Transfer Success Rate: Percentage of calls that were successfully transferred to another agent or system. Transfer Wait Time: Average time users wait before a transfer is completed.

Call-Level Data

Call Identification

Call ID: Unique identifier for each individual call in the system. Call Start Time: Timestamp indicating when a call began. Call Length: Total duration of the call, typically measured in seconds or minutes.

Evaluation Status

Eval: Evaluation status or score for individual calls, indicating whether the call met the defined resolution criteria.

Statistical Terms

Percentiles

P50 (50th Percentile): The median value, where half of all measurements are above and half are below.

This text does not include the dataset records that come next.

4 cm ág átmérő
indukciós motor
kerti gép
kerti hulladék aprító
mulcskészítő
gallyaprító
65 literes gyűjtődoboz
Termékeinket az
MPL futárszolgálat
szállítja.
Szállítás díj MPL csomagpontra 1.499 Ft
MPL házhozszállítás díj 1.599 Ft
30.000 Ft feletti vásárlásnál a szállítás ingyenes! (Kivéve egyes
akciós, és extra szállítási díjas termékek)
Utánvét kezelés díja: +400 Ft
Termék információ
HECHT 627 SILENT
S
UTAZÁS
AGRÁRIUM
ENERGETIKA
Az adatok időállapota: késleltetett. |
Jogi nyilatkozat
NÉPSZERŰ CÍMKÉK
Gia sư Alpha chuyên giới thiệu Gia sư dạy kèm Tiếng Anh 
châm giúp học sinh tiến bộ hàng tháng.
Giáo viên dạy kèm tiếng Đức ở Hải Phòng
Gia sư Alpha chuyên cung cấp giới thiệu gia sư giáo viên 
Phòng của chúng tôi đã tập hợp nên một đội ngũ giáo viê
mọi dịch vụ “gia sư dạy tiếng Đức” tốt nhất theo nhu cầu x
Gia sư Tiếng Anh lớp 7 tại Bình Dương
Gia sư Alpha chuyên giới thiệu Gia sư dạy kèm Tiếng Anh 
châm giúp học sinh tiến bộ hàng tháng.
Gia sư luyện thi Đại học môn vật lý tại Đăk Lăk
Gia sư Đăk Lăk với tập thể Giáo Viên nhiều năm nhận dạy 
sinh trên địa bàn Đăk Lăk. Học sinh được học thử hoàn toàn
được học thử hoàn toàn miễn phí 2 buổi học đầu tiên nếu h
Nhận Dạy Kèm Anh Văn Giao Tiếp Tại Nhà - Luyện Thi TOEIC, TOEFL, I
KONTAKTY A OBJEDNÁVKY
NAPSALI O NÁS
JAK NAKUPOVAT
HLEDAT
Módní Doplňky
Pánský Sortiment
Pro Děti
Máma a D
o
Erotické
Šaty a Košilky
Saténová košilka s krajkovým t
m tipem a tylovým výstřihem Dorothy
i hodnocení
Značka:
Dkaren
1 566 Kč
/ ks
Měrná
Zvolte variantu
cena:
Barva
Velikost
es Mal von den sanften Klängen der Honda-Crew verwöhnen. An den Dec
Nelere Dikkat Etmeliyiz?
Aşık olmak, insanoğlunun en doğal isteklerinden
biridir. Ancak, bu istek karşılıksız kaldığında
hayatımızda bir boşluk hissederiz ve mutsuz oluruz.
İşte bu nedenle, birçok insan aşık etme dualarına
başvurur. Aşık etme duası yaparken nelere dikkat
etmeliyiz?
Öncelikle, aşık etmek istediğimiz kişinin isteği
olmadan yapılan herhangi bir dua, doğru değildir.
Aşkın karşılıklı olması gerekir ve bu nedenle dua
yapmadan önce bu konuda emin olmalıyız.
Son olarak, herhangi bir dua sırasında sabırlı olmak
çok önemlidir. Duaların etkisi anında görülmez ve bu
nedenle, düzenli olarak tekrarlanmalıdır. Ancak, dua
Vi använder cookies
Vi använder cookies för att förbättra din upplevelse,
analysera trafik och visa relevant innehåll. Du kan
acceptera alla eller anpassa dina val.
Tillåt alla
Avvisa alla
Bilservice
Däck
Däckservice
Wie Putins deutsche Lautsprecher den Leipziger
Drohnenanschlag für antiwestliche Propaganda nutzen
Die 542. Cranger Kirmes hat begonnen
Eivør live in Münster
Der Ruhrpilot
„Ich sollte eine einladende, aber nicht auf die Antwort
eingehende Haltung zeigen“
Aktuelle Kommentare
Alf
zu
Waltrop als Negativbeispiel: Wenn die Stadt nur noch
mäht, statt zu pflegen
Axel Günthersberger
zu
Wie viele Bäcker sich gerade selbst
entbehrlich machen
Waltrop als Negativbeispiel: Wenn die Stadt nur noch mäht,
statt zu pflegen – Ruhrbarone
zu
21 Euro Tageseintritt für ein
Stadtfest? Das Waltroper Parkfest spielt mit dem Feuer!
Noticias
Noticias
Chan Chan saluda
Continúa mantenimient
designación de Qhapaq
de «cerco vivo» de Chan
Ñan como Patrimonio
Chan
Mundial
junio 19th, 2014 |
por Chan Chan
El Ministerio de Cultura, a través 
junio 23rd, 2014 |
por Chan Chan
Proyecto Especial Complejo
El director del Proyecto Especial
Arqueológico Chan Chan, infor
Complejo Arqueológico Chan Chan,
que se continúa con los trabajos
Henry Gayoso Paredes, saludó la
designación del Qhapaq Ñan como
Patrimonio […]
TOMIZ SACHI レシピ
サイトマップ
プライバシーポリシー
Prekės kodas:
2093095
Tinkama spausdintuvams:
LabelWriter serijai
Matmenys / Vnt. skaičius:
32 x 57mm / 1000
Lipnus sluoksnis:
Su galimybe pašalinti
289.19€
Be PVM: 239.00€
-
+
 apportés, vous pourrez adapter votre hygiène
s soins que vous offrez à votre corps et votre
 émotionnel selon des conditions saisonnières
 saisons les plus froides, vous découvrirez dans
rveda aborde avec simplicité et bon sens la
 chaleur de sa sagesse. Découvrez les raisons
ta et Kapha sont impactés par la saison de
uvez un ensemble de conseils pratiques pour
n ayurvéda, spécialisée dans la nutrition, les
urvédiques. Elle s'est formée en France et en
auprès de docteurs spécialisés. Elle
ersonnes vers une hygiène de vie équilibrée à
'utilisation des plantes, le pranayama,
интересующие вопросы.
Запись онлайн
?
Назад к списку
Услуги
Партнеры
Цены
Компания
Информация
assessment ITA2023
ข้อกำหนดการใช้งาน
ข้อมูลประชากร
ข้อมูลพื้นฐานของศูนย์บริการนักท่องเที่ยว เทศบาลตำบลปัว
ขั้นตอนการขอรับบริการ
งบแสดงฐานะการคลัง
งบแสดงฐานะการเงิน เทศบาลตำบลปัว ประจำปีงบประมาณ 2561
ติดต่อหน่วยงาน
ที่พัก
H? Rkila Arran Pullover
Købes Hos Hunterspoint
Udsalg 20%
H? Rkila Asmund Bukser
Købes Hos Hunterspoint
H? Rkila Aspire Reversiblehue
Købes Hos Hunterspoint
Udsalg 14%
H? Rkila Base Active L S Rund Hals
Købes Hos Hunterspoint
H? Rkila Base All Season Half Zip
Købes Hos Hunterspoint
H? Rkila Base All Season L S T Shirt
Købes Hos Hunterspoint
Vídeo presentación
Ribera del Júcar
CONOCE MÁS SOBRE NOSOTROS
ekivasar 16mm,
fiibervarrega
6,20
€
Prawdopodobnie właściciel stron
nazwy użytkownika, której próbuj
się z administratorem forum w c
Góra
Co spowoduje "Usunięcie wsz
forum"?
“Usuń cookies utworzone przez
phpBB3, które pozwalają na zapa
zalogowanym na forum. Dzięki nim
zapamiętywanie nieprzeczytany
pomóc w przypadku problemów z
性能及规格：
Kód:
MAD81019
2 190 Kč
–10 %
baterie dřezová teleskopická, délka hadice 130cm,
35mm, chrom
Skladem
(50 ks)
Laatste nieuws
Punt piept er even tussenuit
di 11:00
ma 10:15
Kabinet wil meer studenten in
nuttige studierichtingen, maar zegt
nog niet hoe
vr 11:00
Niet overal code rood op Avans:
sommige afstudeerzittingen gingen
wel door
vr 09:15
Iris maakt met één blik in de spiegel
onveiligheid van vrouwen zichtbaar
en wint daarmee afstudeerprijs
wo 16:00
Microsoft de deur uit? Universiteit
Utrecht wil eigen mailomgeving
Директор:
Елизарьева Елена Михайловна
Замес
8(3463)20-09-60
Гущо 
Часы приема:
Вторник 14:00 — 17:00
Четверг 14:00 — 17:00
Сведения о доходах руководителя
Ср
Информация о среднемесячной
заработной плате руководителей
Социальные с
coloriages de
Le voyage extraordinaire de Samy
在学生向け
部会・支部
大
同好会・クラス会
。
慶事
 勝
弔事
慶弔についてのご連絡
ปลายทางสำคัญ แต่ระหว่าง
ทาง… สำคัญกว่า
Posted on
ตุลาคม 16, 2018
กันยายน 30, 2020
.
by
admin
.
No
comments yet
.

Also known as the median.
Percentiles help understand the distribution of metrics. P50 shows typical performance, while P95 or P99 show worst-case scenarios.

Cohort Terms

Cohort

A Cohort is a filtered set of calls that share common characteristics (agents, date range, call duration, etc.) and are analyzed together using the same resolution criteria.

Sampling

Sampling Percentage: The percentage of calls matching your filters that will be included in the cohort for analysis. Weekly Max: Maximum number of calls that can be analyzed per week, regardless of the sampling percentage.

Resolution Criteria Terms

AI Evaluated Condition

Custom criteria evaluated by AI based on call transcripts and context. These are qualitative assessments (e.g., “Call resolved”, “Customer satisfied”) rather than quantitative metrics.

Performance Metric

Quantitative thresholds that calls must meet, such as latency below 2 seconds or sentiment above 80%.

Weighted Scoring

A scoring system that assigns different weights to various resolution criteria, allowing you to prioritize certain conditions or metrics over others.

Best Practices

When interpreting metrics, consider them in context:
  • Compare metrics across similar cohorts or time periods
  • Look for trends rather than focusing on individual data points
  • Use multiple metrics together to get a complete picture of call quality
Some metrics may show “N/A” when there isn’t sufficient data or when the metric doesn’t apply to a particular call type (e.g., transfer metrics for non-transfer calls).